Gastronomie durable 2 minutes 16 mars 2020

Pour une gastronomie durable : David Toutain, chef à Paris

Chips de peau de cochon, bouillon confectionné avec la peau du lait de soja, ou encore eau de feuille de citronnier... voici quelques exemples de la volonté affichée de David Toutain : utiliser en totalité les produits qu’il reçoit de son réseau de fournisseurs. "Tout cela se fait naturellement", avance-t-il, "j’ai toujours été sensibilisé au gaspillage, à la récupération. Il faut, pour ne rien jeter, faire beaucoup d’essais. C’est du temps et donc de l’argent, mais c’est aussi une joie." Et le chef d’ajouter : "ça ne s’apprend pas à l’école mais de maison en maison. Les collaborateurs qui passent chez moi l’emmèneront dans leurs bagages quand d’autres arriveront chez moi avec des idées glanées chez des confrères."

©Thaï Toutain
©Thaï Toutain

Encore faut-il que ses créations s’inscrivent dans des plats : "c’est tout l’intérêt de ses innovations de récup, elles apportent un goût, une texture, un équilibre que le produit originel ne peut pas fournir." Pour preuve ce consommé de barbes de Saint-Jacques justement servi avec une noix de Saint-Jacques et du caviar, la poudre glacée de fenouil marin qui vient se mêler à un bouillon de coques et de couteaux, ou encore le foie de lotte qui s’immisce discrètement pour lier anguille et crème de sésame noir, sans oublier le céleri servi en dessert sous toutes ses formes et ses textures… du caramélisé, du crémeux, du croquant. Mais attention, les créations de David Toutain sont fugaces car imaginées en fonction de la quantité des produits reçus et sur une saison parfois très courte. Certains courants artistiques parlent d’art éphémère, d’œuvres temporelles : David Toutain en est l'incarnation gastronomique.
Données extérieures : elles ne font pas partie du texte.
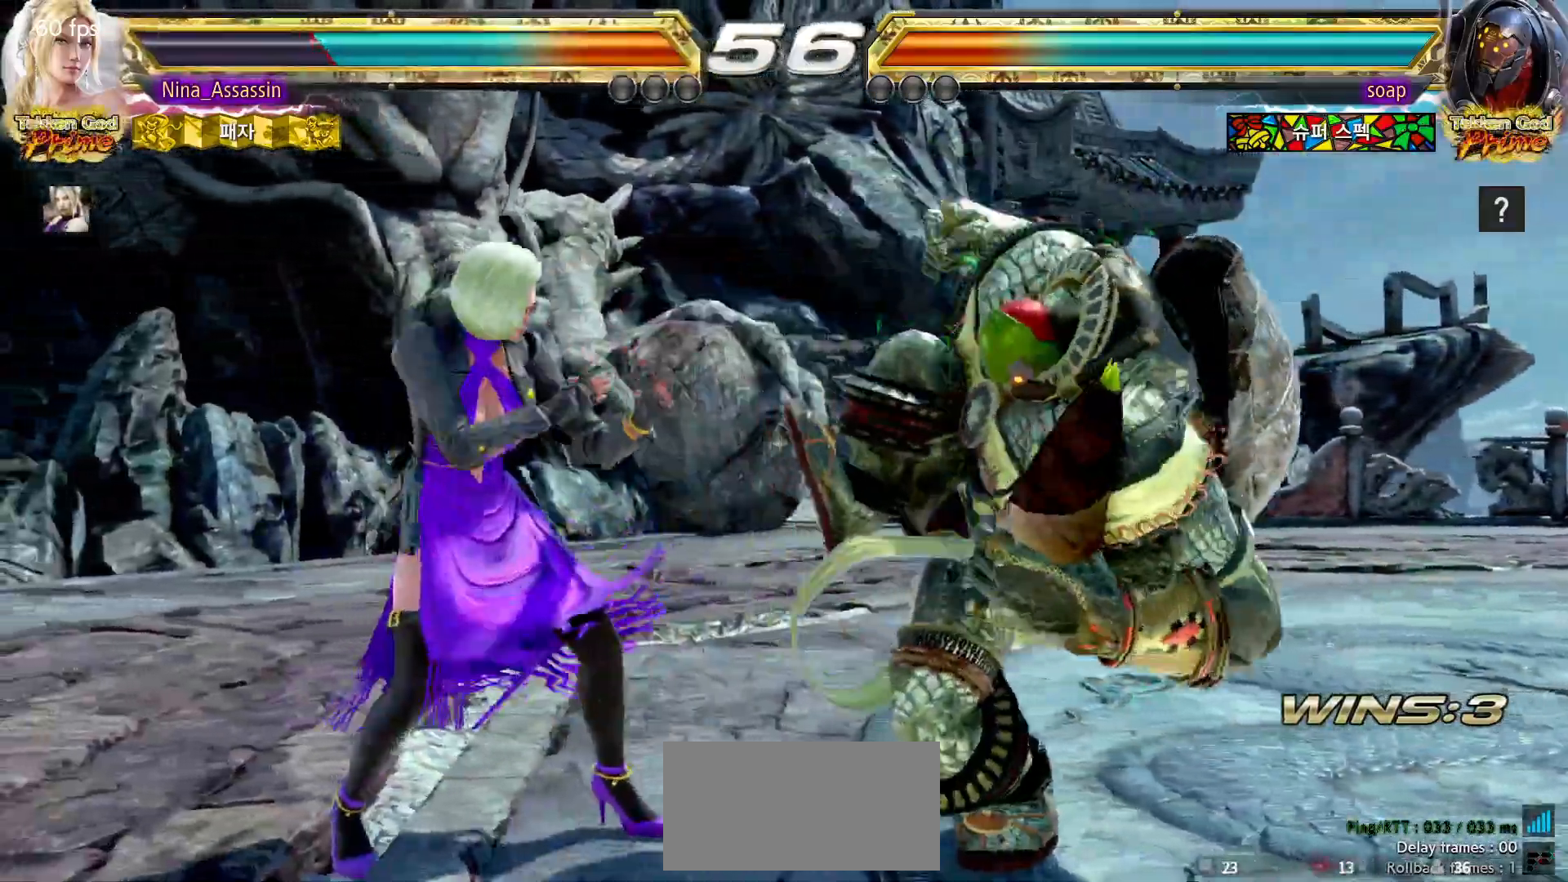
{"buttons": [], "left_stick": "center", "events": [[50, "CIRCLE", "up"]]}
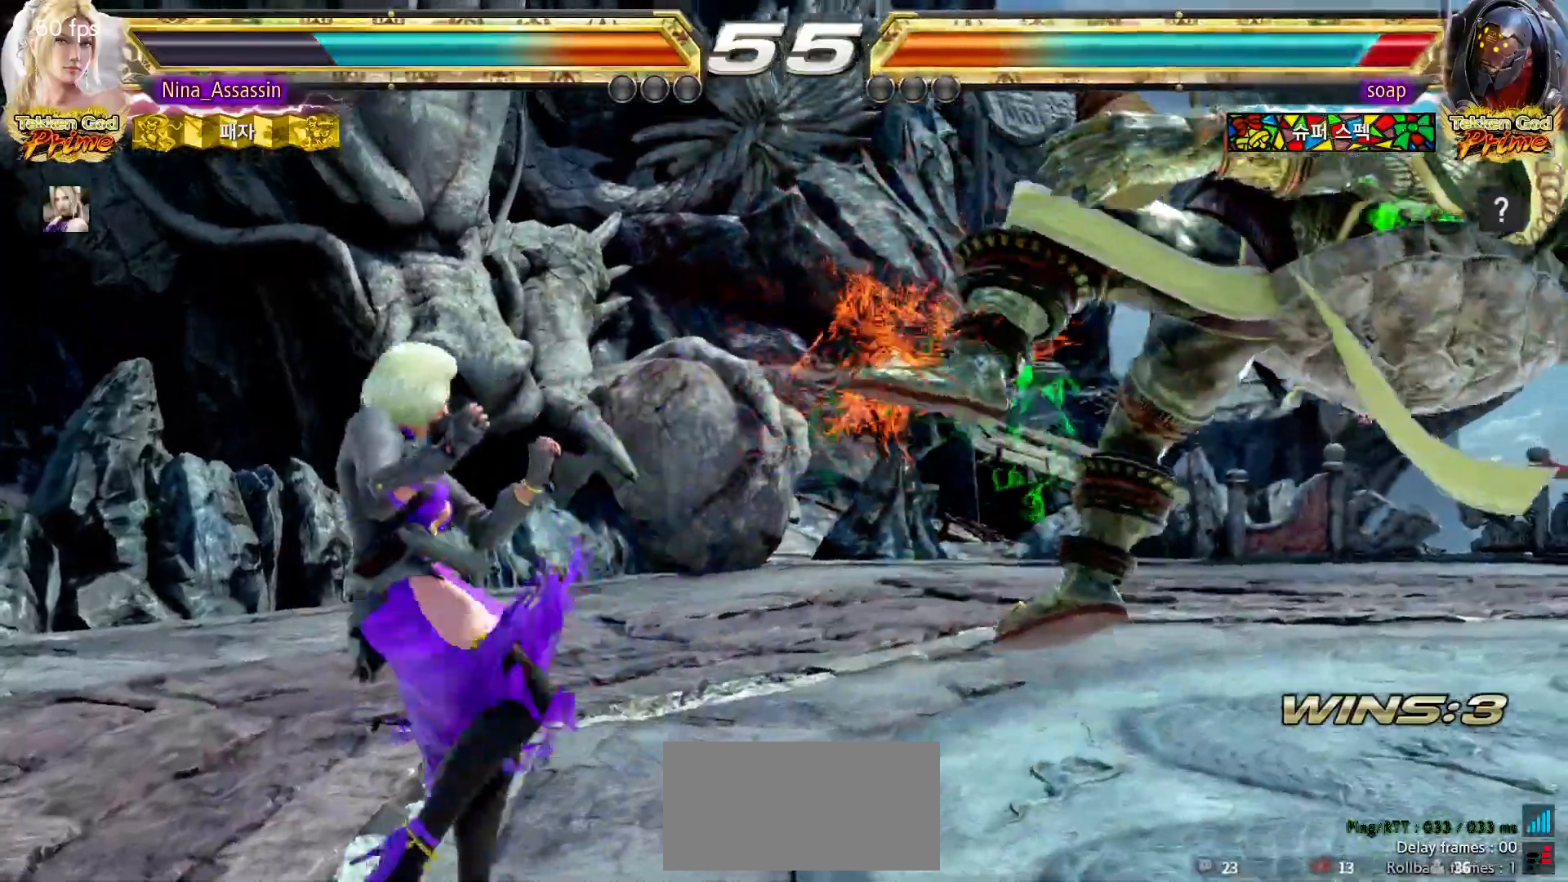
{"buttons": [], "left_stick": "center", "events": [[50, "left_stick", "down"], [117, "left_stick", "right"], [133, "SQUARE", "down"], [183, "SQUARE", "up"], [367, "left_stick", "center"]]}
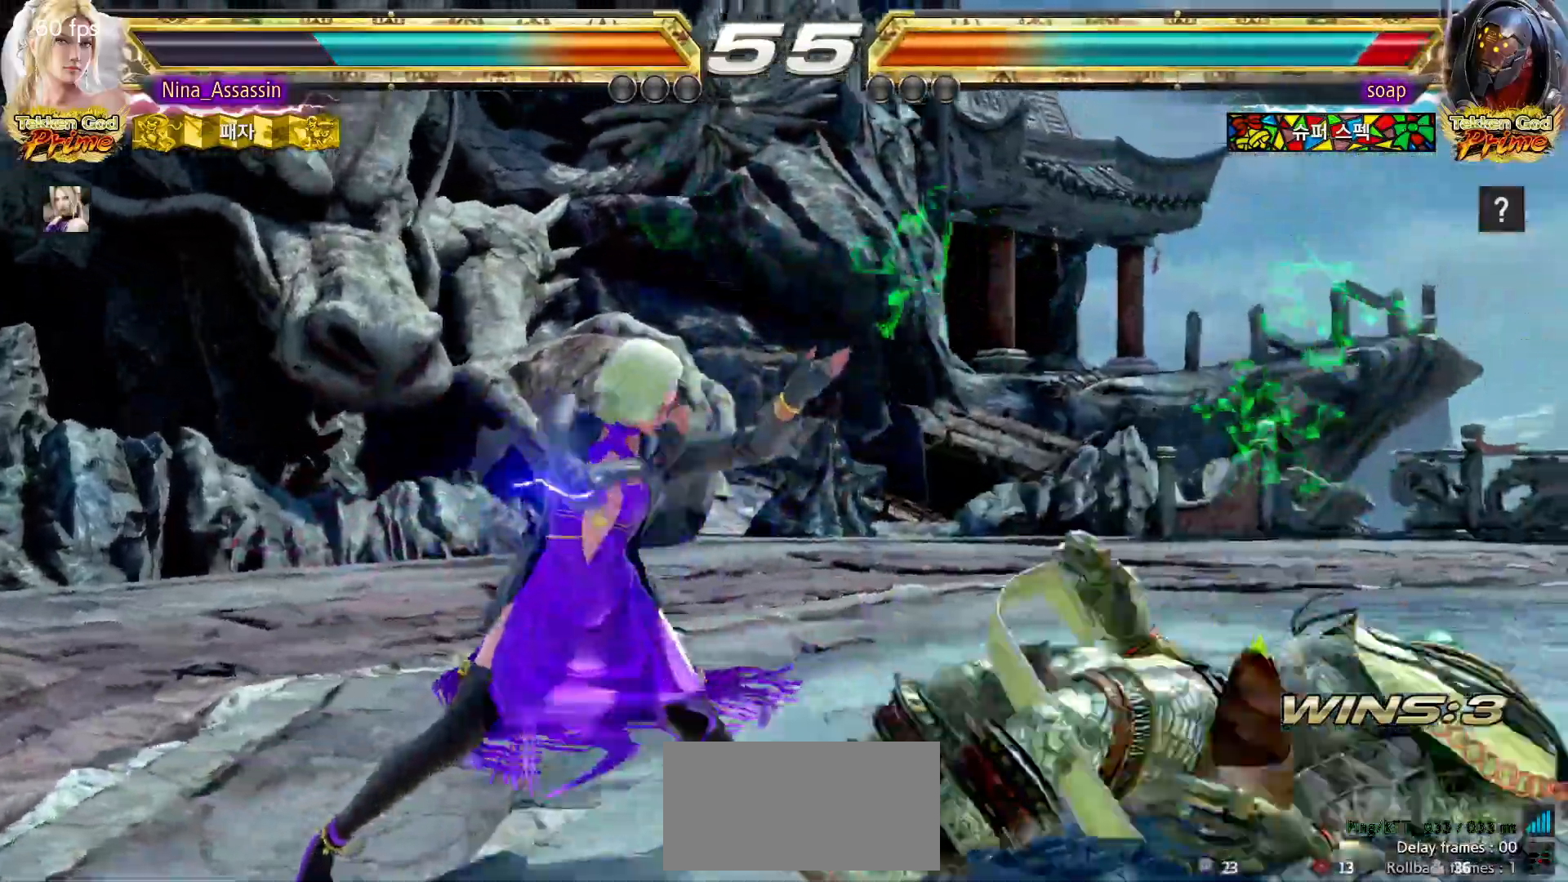
{"buttons": [], "left_stick": "center"}
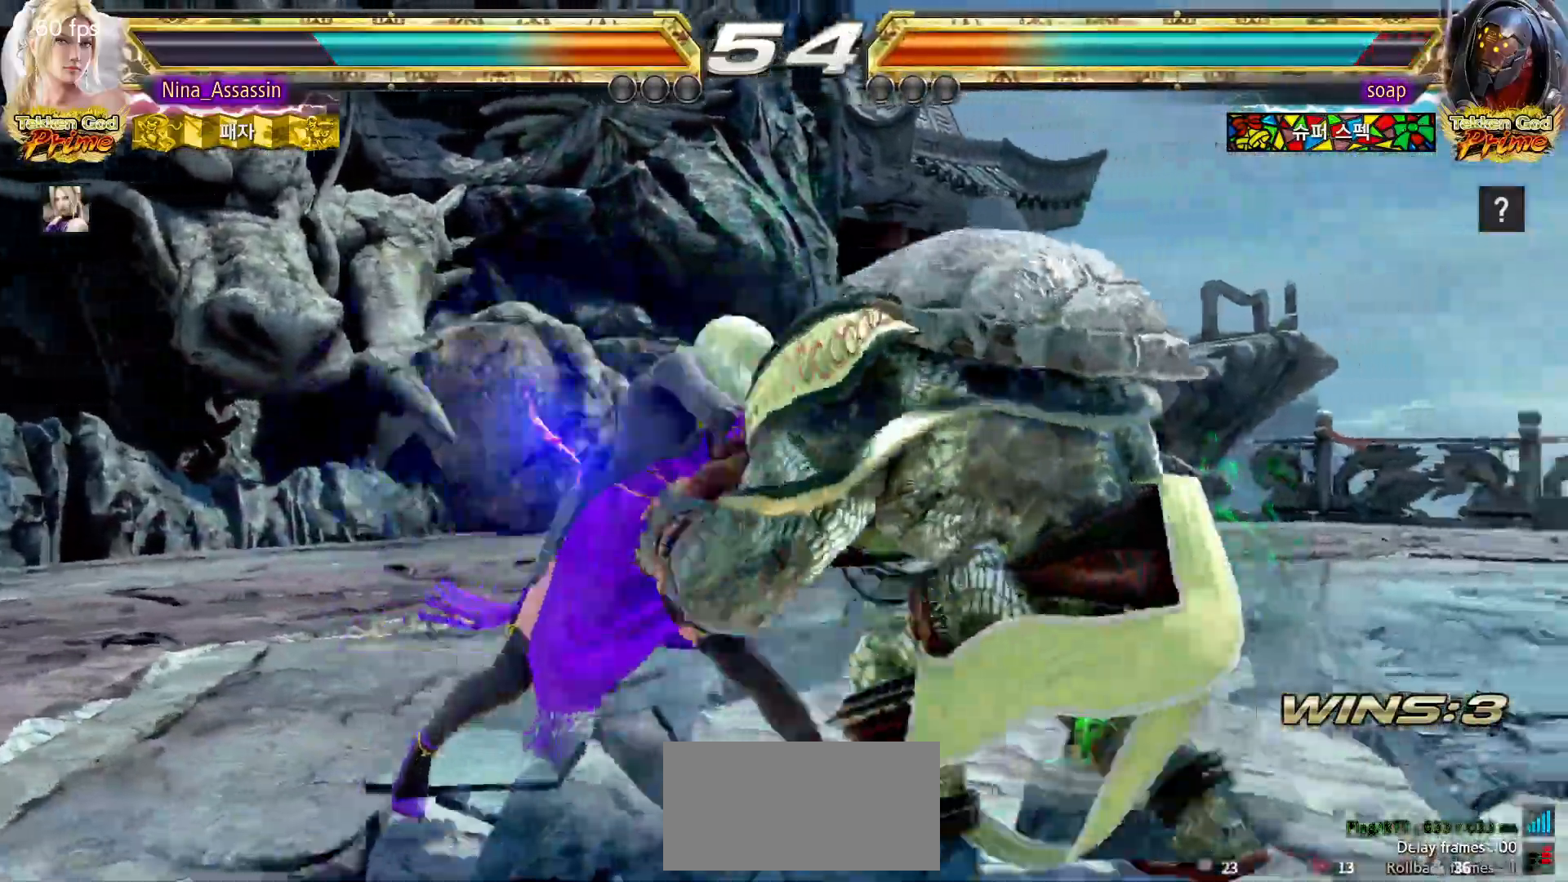
{"buttons": [], "left_stick": "center", "events": [[367, "left_stick", "down"], [433, "left_stick", "center"]]}
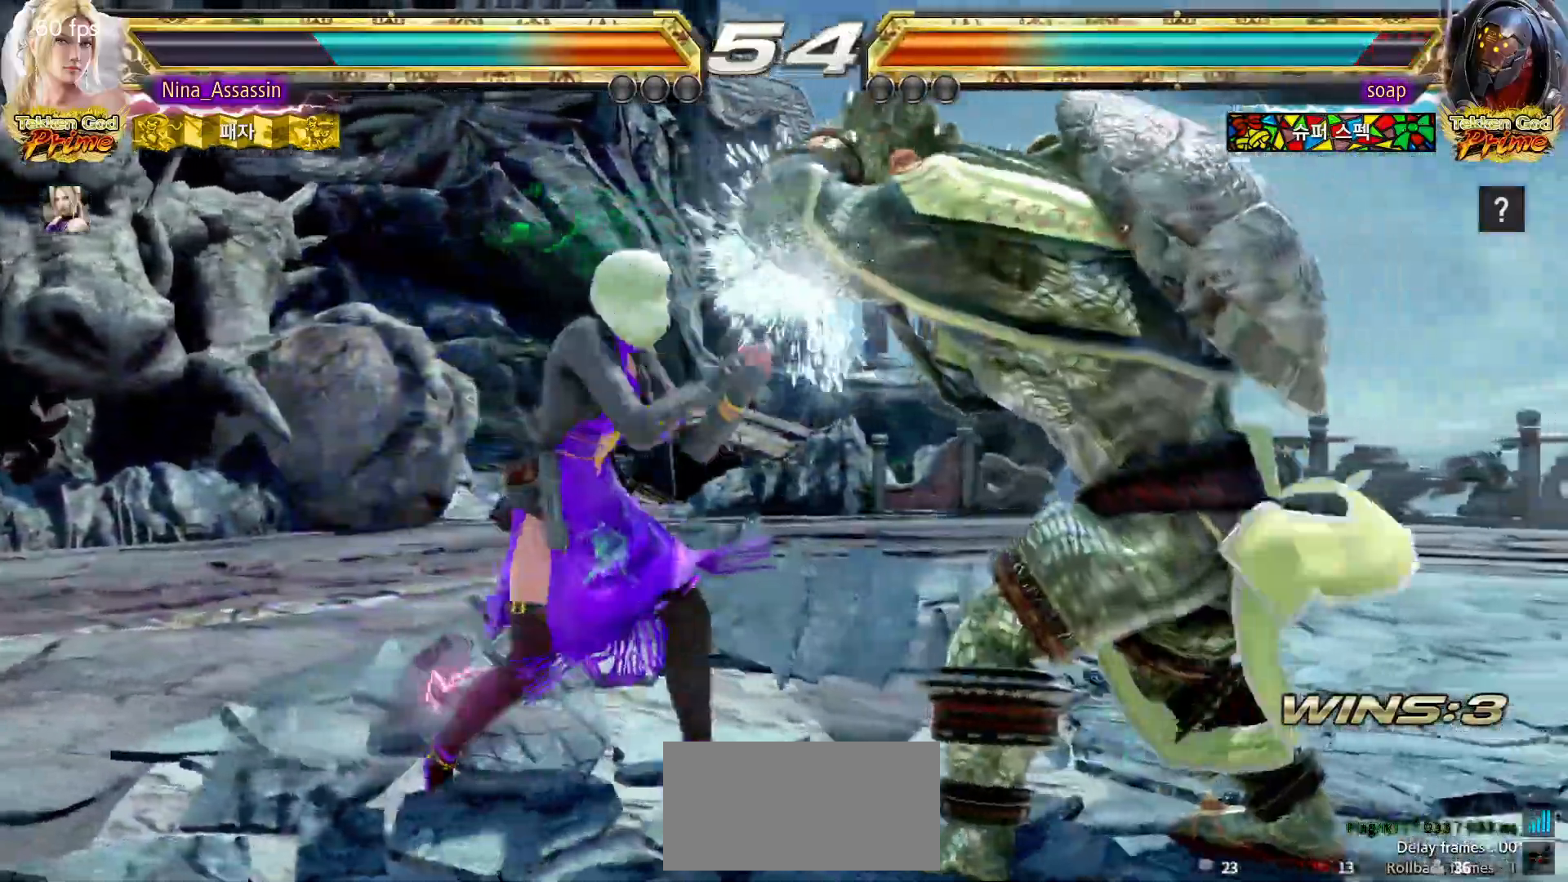
{"buttons": [], "left_stick": "up", "events": [[150, "SQUARE", "down"], [217, "SQUARE", "up"], [300, "left_stick", "left"], [467, "left_stick", "up"]]}
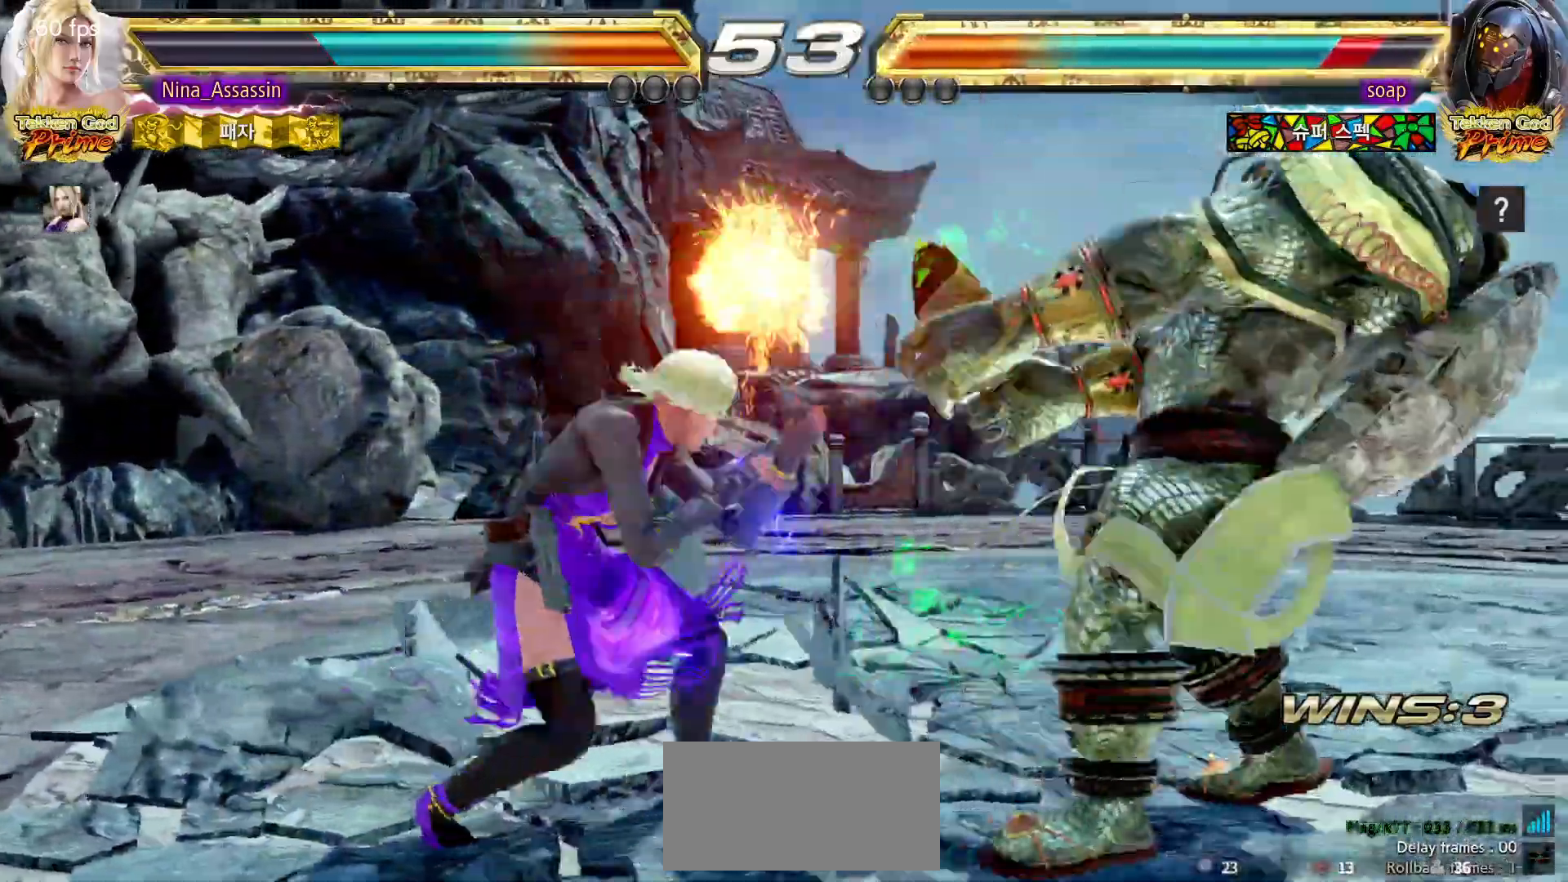
{"buttons": [], "left_stick": "center", "events": [[33, "left_stick", "center"], [167, "CROSS", "down"], [167, "left_stick", "down-left"], [233, "CROSS", "up"], [267, "TRIANGLE", "down"], [333, "TRIANGLE", "up"], [350, "left_stick", "center"], [400, "TRIANGLE", "down"], [450, "TRIANGLE", "up"]]}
Peau de cabillaud ©Thaï Toutain
Peau de cabillaud ©Thaï Toutain

Est-il plus compliqué d’être un chef éco-responsable en exerçant à Paris ?
C’est une excellente question : tout le monde pense que travailler dans une grande ville, c’est un frein à la mise en place d’une cuisine ou de gestes éco-responsables. J’en parlais récemment avec Hugo Roellinger et César Troisgros, qui exercent l’un à la campagne, l’autre au bord de la mer. Nous avons la même vision de ce que doit être la cuisine éco-responsable et écologique de demain. Simplement, nous ne le mettons pas en place de la même manière.

Coquille Saint-Jacques ©Thaï Toutain
Coquille Saint-Jacques ©Thaï Toutain

Pouvez-vous être plus précis ?
Ils ont la chance d’avoir à quelques centaines de mètres de chez eux, quelques kilomètres au maximum, un noyau de fournisseurs qui leur permettent de développer une cuisine locavore. Pour moi, c’est plus compliqué mais depuis des années, et même bien avant mon installation à Paris, j’ai noué des relations avec des pêcheurs, des maraîchers, des éleveurs, devenus des amis, et je les ai toujours à mes côtés. Ce sont leurs produits qui bâtissent ma cuisine. Je fais en fonction de ce qu’ils m’envoient. C’est ma façon de soutenir une agriculture, de travailler en circuit court, de savoir que j’aurai toujours une qualité de produits irréprochables. Eux et moi, à notre échelle, nous avons bâti un écosystème responsable et durable.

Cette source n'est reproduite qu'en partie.